Tokyo Electric Power Co., which runs the plant, says it will achieve a "cold shutdown" by the end of the year –
A preliminary government report released this month predicted it will take 30 years or more to safely decommission Fukushima Dai-ichi. Like Chernobyl, it will probably be encased in a concrete and steel "sarcophagus."
According to a study led by Andreas Stohl the Norwegian Institute for Air Research, twice as much radioactive cesium-137 – a cancer-causing agent – was pumped into the atmosphere than Japan had announced, reaching 40 percent of the total from Chernobyl. The French Institute for Radiological Protection and Nuclear Safety found that 30 times more cesium-137 was released into the Pacific than the plant's owner has owned up to.
To our friends living in Japan, our hearts go out to you for this protracted disaster. At least the prospect of cold shutdown withing two months is heartening.
My prefecture gets the Fukushima wind during Winter. Let's hope the radiation levels have stopped being Godzilla levels... kind of worried about how it might affect vegetation in the region. :( Air-wise, it shouldn't be too bad, so long as we pay attention to wind direction and don't stay outside too much.

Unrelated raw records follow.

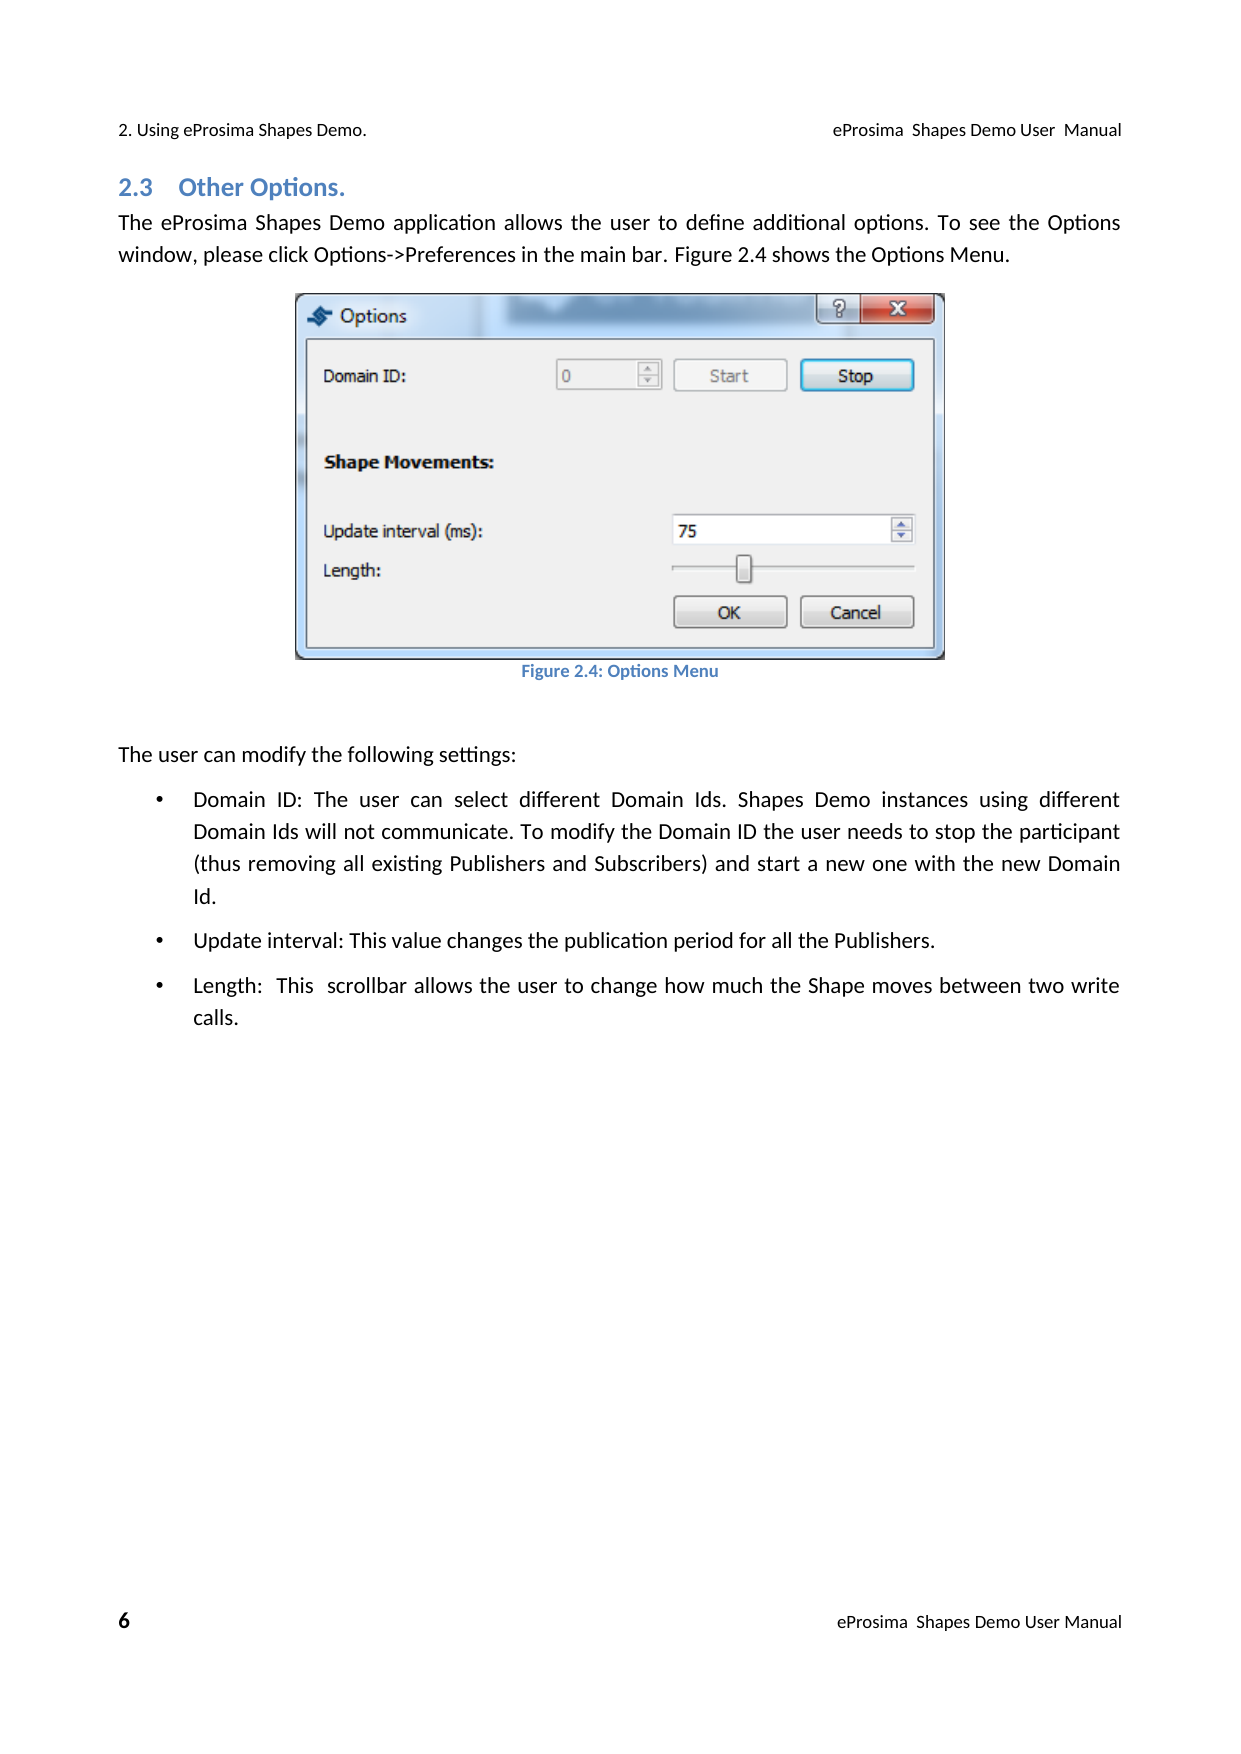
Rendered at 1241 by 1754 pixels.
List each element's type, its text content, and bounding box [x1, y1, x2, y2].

text Figure 2.4: Options Menu [295, 660, 945, 682]
list Domain ID: The user can select different Domain Ids. Shapes Demo instances using different Domain Ids will not communicate. To modify the Domain ID the user needs to stop the participant (thus removing all existing Publishers and Subscribers) and start a new one with the new Domain Id. [156, 785, 1122, 910]
subtitle Other Options. [118, 171, 1122, 203]
text The eProsima Shapes Demo application allows the user to define additional options. To see the Options window, please click Options->Preferences in the main bar. Figure 2.4 shows the Options Menu. [118, 208, 1122, 269]
list Update interval: This value changes the publication period for all the Publishers. [156, 926, 1122, 954]
list Length: This scrollbar allows the user to change how much the Shape moves between two write calls. [156, 971, 1122, 1031]
picture [295, 293, 945, 660]
text The user can modify the following settings: [118, 741, 1122, 768]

Three recently published academic studies show that while direct radiation exposure of Fukushima residents isn’t as high as was initially feared, soils across northeastern Japan are contaminated and could affect public health for decades through the produce farmed there. The research, combined with a map of soil radiation—which was based on measurements made during helicopter flights and released by Japan's science ministry—shows substantial soil contamination in the prefectures of Fukushima and its neighbors: Miyagi and Iwate to the north, Ibaraki and Chiba to the south, and Tochigi and Gunma to the southwest.
In the months since ... March 11 ..., radioactive particles have made their way into vegetables, beef, fish and the nation’s staple, rice. Readings have been reported voluntarily by producers, as well as concerned consumers, since the country has no mandatory radiation testing for most foods.
... airborne cesium particles may have entered the formula at a factory in Saitama, north of Tokyo. ... the company had been diligent in checking radiation levels in water, but had not taken enough care to filter for airborne radioactivity.